$A \subset M$ is sequentially compact $\iff$ every infinite subset of A has an accumulation point in $A$

Question

Another analysis homework problem here:

Show that $A \subset M$ is sequentially compact $\iff$ every infinite subset of A has an accumulation point in $A$.

I have two questions:

1) For the $\Rightarrow$ implication, would it be incorrect to say that since $B$ is infinite, there exists a sequence $x_n$ in $B$. And since $B \subset A$, $x_n$ is a sequence in $A$ which means there exists a subsequence $x_{n_k}$ that converges in $A$ (call the limit point $x_0$). If this is true then I think I can show $x_0$ is an accumulation point of $B$.
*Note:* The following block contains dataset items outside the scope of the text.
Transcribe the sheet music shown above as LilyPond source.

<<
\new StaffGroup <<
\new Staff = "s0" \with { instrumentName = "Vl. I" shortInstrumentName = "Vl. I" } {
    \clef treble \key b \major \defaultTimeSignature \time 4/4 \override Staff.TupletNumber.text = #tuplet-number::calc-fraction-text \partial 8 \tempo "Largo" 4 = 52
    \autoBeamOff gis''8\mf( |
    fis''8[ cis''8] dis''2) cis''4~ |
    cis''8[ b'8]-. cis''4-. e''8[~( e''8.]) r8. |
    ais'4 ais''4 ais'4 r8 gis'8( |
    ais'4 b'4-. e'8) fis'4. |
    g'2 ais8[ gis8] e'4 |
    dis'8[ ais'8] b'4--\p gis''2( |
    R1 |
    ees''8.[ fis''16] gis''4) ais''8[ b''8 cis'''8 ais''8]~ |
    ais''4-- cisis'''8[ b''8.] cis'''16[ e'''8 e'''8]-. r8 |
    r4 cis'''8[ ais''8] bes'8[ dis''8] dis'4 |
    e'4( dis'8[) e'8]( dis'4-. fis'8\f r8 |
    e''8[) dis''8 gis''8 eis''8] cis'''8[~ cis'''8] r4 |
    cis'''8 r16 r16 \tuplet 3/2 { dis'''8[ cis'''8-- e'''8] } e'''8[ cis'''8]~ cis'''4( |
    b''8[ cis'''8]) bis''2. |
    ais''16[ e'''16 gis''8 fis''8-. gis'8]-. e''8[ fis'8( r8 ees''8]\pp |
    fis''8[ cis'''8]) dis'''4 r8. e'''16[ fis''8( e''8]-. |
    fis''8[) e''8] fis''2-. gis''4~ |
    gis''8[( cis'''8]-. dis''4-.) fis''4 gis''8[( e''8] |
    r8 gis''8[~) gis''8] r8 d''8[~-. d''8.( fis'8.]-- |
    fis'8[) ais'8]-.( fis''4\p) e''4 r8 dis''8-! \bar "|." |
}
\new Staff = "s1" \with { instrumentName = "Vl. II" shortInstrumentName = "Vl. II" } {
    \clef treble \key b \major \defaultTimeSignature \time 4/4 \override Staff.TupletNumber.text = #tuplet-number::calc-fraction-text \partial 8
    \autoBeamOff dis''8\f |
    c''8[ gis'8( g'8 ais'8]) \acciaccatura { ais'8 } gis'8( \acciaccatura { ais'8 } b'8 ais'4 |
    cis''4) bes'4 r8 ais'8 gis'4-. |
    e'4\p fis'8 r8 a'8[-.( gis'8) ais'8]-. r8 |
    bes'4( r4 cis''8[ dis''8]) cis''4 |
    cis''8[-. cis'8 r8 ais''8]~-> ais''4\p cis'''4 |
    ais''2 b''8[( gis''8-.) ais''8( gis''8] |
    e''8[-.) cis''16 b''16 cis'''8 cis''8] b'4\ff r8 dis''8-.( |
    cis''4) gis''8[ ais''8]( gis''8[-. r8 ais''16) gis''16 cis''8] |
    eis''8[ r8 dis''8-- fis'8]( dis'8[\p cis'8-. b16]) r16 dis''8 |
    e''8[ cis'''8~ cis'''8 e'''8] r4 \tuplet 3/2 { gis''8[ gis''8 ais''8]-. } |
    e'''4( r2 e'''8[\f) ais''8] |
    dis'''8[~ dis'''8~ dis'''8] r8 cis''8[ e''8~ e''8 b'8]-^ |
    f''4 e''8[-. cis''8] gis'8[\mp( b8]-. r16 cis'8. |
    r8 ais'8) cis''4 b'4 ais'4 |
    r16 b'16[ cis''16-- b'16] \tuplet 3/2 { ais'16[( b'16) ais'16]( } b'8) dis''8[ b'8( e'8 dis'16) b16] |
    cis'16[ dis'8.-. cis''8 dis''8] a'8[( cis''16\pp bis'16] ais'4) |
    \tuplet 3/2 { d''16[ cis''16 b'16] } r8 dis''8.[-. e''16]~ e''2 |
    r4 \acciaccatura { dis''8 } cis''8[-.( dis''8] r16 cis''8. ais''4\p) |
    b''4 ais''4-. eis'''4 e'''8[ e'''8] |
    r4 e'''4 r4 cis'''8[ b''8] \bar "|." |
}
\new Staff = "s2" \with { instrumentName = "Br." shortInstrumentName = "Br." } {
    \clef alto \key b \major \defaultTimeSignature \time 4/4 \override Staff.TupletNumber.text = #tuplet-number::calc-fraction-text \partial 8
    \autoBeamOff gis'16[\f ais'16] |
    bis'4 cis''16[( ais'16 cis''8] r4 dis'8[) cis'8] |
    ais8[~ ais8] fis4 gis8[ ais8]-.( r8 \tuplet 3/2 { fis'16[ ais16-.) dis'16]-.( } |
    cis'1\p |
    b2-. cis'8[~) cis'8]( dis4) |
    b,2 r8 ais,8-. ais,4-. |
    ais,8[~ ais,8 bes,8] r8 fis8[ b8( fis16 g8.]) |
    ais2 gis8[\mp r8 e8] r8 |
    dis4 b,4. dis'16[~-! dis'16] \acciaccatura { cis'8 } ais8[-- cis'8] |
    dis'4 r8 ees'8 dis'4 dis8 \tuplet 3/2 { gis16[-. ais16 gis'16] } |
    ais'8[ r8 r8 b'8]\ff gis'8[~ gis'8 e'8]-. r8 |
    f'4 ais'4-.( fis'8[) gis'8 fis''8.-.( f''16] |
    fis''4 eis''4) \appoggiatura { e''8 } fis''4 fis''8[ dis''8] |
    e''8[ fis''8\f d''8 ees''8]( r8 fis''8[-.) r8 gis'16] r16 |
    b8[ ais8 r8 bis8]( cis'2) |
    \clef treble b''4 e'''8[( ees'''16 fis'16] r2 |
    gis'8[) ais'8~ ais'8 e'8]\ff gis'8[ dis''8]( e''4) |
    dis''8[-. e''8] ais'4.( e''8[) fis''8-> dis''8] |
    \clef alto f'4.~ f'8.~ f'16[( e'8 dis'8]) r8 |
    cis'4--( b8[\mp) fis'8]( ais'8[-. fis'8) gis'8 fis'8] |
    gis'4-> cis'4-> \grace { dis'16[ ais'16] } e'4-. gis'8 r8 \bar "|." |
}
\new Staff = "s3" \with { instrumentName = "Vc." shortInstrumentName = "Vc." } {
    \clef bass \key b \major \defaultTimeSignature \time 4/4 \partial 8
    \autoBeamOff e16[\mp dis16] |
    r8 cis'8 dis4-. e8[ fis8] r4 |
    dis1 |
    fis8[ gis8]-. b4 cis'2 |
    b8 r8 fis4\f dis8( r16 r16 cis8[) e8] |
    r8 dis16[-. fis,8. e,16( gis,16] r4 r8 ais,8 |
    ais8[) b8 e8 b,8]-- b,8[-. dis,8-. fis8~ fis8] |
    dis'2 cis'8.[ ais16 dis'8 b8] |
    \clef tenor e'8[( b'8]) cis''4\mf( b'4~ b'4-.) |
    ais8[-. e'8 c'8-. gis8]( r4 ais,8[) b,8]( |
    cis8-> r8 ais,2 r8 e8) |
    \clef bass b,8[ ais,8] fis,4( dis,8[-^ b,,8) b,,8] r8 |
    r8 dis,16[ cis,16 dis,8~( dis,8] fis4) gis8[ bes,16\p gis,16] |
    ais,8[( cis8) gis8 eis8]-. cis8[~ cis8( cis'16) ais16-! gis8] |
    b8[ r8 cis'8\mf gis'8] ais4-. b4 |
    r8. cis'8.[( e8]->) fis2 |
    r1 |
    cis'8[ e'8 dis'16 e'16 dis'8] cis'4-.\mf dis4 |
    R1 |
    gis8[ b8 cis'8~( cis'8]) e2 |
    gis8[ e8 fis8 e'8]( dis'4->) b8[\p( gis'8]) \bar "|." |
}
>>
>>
2) For the $\Leftarrow$ implication, I want to say that for some sequence $x_n$ in $A$ since $x_n$ has infinitely many elements of $A$ it is technically an infinite subset of $A$, which means there exists an accumulation point $x_0$ in $A$. If this is true, I think I can show there is a subsequence $x_{n_k}$ that converges to $x_0$.

Answer 1

For $(\Rightarrow)$ you’re on the right track. The easiest way to handle $(\Leftarrow)$ is to prove the contrapositive: assume that $\langle x_n:n\in\Bbb N\rangle$ is a sequence in $A$ with no convergent subsequence, and deduce that $\{x_n:n\in\Bbb N\}$ is an infinite set with no accumulation point. (Don’t forget to prove that $\{x_n:n\in\Bbb N\}$ is infinite.)